__Records for this exercise__:
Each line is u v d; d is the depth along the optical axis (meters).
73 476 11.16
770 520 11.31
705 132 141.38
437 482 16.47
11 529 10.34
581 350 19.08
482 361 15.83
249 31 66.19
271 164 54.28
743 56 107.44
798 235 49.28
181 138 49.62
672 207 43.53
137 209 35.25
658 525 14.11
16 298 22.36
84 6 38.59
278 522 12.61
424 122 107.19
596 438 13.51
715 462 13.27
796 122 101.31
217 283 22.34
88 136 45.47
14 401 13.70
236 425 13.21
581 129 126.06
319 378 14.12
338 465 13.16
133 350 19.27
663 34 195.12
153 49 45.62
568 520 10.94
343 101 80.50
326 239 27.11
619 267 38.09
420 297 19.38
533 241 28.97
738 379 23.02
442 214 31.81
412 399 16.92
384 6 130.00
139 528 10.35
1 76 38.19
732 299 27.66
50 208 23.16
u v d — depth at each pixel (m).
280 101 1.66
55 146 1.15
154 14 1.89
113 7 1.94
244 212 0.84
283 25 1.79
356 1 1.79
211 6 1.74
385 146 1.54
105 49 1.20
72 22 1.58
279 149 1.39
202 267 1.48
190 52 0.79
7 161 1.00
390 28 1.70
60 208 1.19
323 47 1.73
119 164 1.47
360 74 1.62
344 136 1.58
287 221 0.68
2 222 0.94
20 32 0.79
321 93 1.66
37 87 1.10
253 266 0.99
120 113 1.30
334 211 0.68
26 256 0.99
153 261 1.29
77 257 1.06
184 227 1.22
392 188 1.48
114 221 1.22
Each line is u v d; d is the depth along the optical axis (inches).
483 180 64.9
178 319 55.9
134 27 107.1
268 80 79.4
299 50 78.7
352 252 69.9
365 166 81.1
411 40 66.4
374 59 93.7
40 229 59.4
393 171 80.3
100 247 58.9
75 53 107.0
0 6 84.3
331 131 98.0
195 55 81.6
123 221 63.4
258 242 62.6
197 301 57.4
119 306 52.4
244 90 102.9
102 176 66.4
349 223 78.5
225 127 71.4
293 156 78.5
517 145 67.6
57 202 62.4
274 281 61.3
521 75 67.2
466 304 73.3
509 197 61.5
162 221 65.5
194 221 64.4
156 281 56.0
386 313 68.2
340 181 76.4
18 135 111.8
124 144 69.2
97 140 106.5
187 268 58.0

__The problem__: Search the entries for the word "axis" and gather every line where it appears.

__Output of the task__:
Each line is u v d; d is the depth along the optical axis (meters).
Each line is u v d; d is the depth along the optical axis (inches).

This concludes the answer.